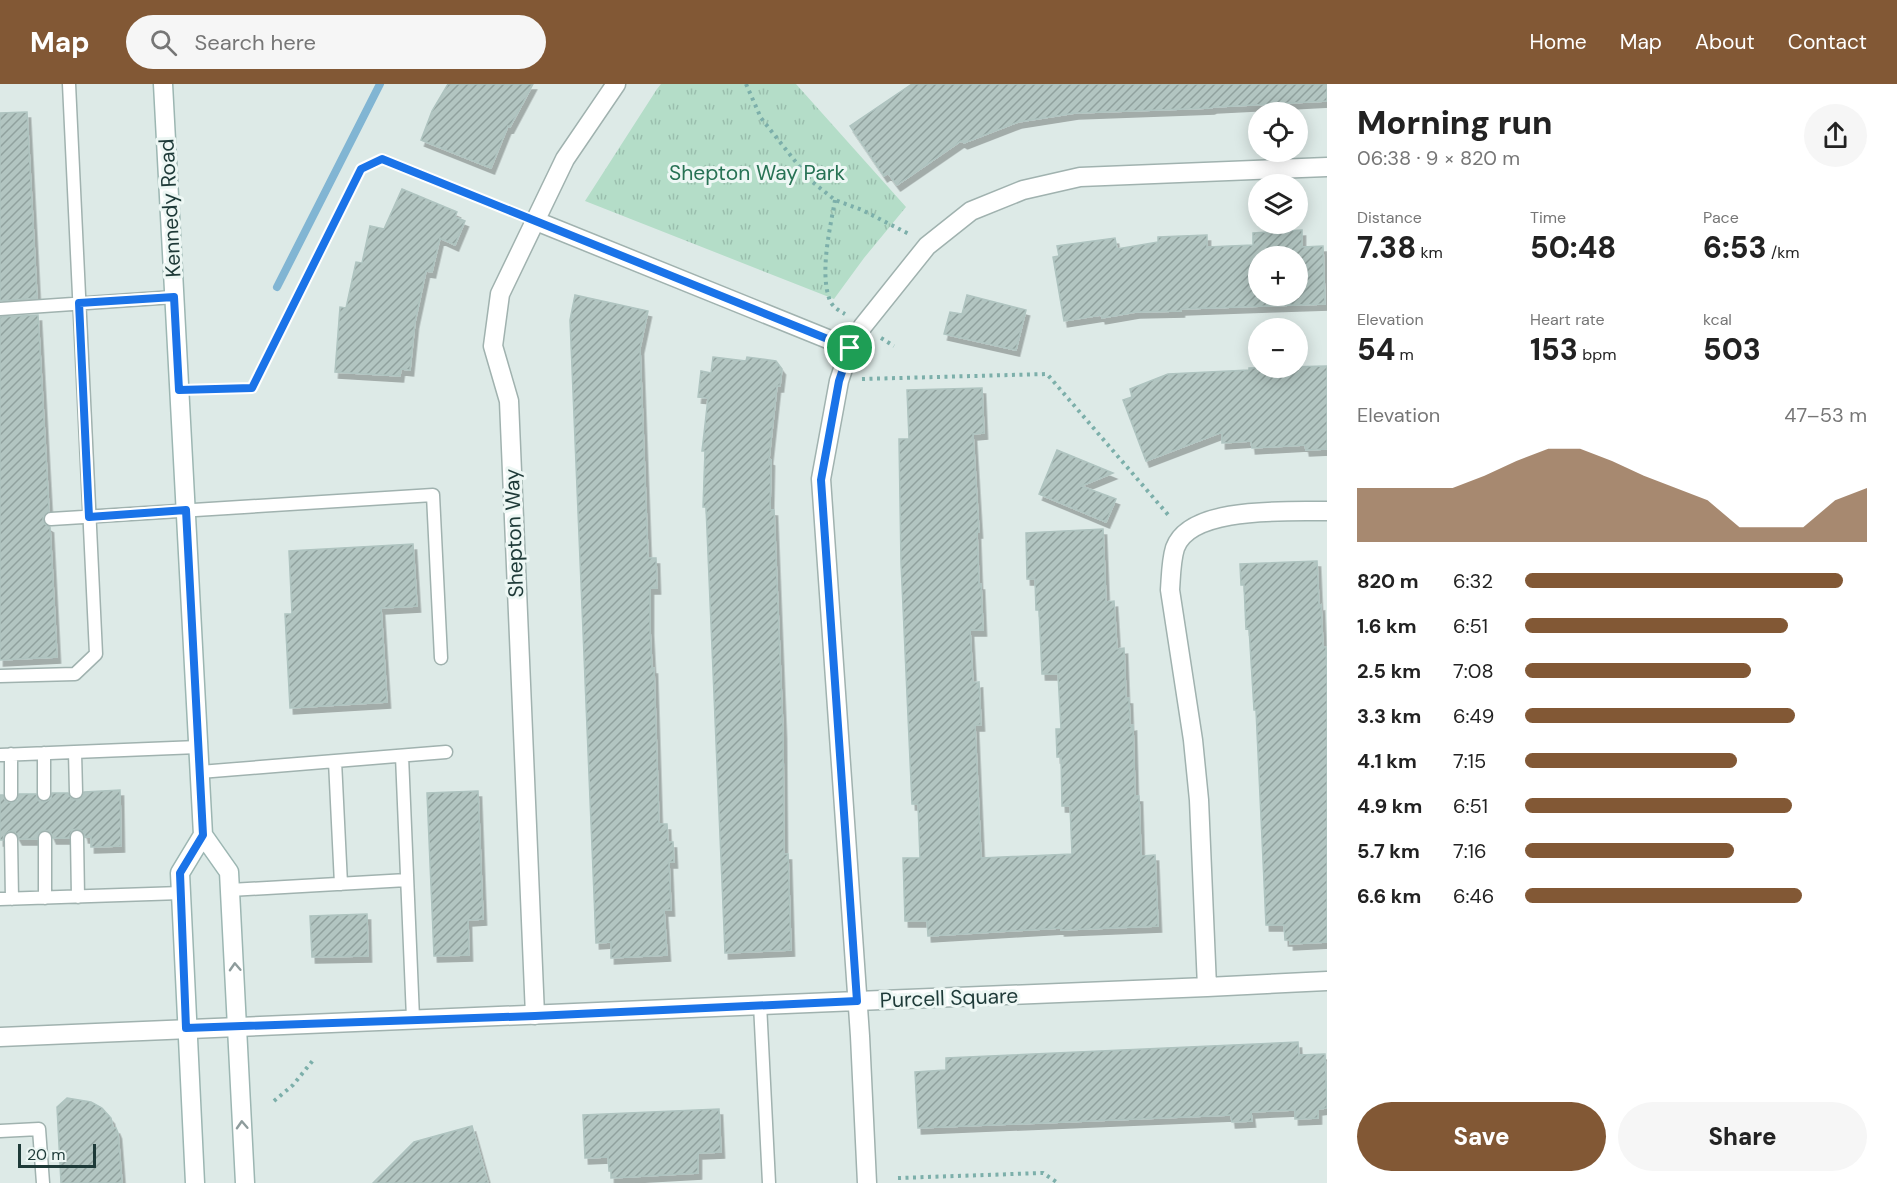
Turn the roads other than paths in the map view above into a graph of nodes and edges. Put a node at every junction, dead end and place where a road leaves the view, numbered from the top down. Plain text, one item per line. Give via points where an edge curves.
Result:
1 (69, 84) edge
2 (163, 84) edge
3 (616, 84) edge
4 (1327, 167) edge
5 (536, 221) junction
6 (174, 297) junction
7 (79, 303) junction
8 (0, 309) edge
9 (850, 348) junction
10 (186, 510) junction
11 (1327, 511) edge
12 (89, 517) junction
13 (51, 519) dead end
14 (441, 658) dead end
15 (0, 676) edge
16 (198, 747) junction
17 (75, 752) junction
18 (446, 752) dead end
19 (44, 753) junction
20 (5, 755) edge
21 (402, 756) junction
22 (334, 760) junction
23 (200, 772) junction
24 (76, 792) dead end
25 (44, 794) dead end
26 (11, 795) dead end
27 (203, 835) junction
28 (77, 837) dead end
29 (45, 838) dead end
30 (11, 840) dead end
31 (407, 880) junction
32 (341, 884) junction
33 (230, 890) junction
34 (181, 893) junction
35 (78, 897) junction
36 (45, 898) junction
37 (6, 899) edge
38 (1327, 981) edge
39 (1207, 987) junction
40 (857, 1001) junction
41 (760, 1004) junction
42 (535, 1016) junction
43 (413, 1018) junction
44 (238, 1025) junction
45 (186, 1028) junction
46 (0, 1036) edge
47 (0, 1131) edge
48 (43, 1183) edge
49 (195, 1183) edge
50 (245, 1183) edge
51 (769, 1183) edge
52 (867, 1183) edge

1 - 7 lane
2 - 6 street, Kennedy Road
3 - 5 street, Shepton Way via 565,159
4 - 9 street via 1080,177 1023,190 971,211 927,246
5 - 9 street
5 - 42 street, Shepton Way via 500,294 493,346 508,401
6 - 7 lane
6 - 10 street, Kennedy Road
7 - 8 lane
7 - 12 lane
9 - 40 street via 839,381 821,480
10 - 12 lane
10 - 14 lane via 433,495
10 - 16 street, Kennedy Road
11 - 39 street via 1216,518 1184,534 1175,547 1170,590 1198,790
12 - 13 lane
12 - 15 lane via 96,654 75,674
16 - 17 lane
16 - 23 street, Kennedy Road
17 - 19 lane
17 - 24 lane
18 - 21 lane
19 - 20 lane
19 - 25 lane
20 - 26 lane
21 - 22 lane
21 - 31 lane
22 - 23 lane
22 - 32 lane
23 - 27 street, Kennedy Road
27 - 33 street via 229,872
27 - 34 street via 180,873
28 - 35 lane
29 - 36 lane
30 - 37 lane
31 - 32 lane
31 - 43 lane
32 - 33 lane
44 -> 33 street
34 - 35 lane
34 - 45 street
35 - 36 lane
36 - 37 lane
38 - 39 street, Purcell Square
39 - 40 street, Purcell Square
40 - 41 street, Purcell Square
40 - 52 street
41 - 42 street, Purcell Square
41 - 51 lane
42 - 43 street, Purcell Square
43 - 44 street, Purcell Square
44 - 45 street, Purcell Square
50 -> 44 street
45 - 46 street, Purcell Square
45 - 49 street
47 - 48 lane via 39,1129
== == ==
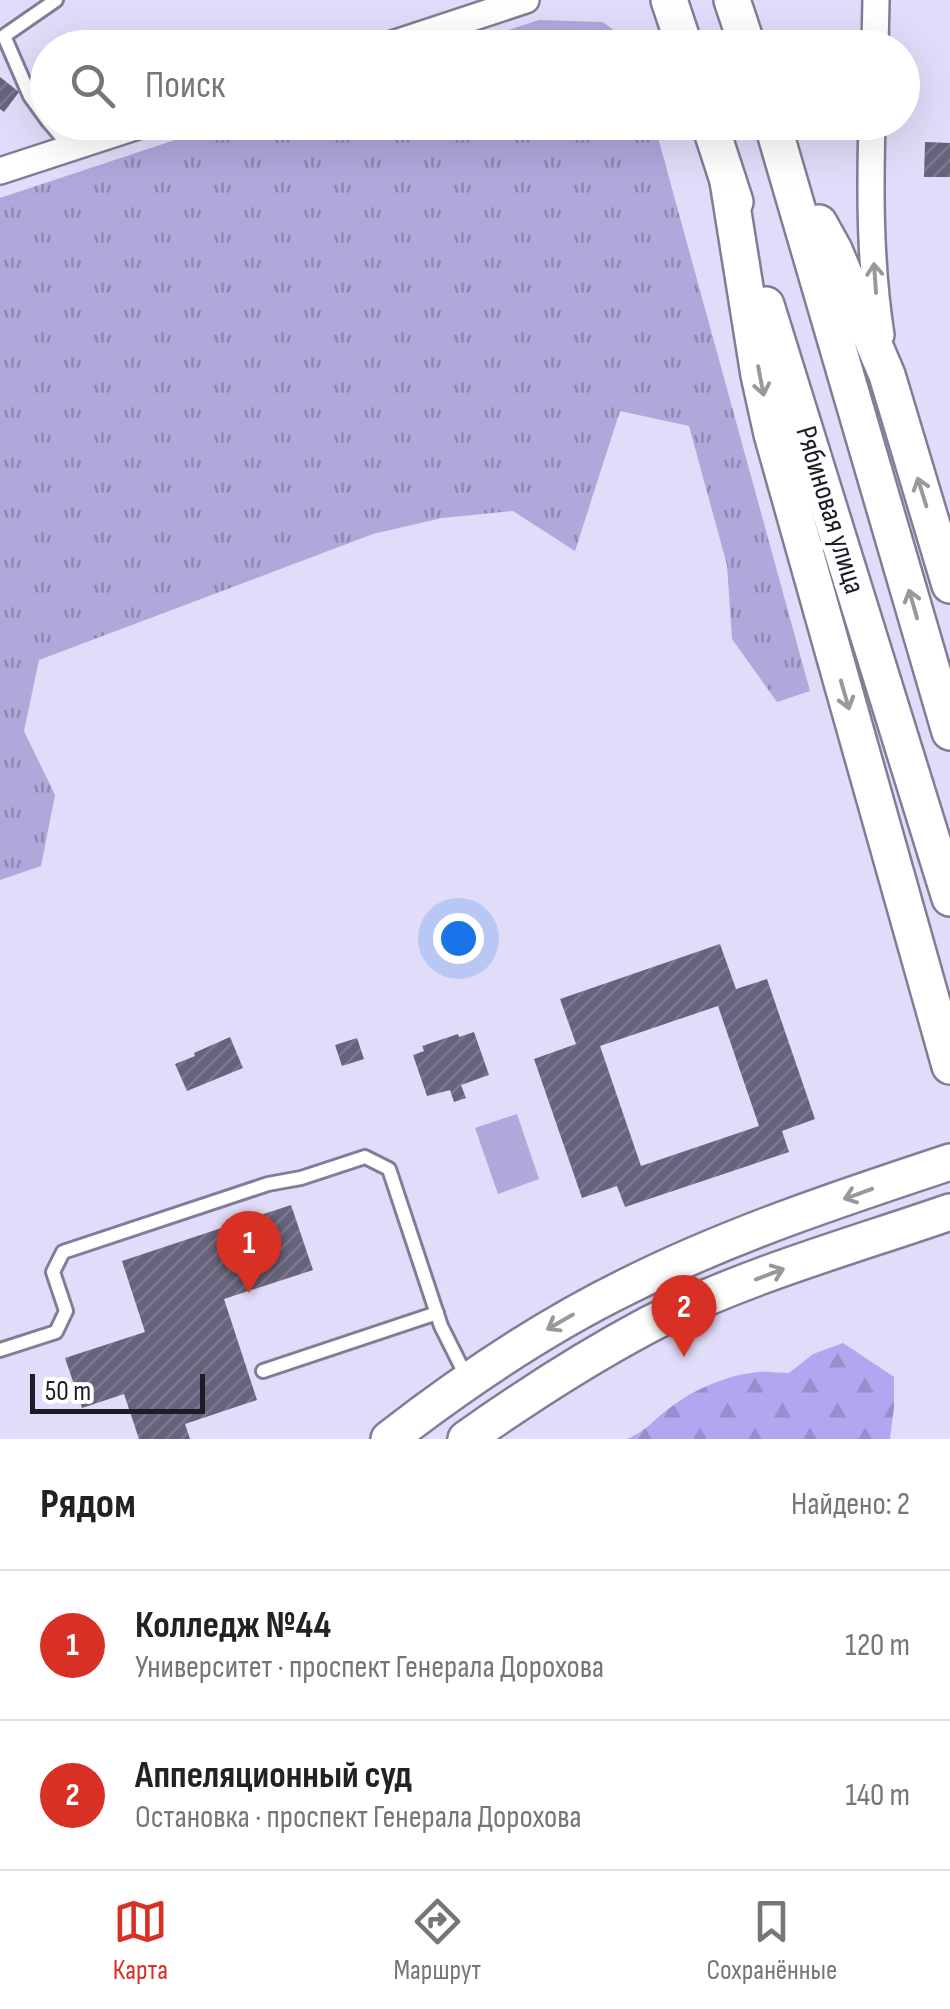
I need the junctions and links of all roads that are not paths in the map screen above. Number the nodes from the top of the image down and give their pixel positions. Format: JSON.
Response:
== == ==
From the data above, copy each line that has the string "nodes".

Turn the roads other than paths in the map view above into a graph of nodes and edges. Put a node at every junction, dead end and place where a road leaves the view, numbered from the top down. Plain text, one item per line. Give via points where an edge curves.
I need the junctions and links of all roads that are not paths in the map screen above. Number the nodes from the top of the image down and give their pixel positions. Format: JSON.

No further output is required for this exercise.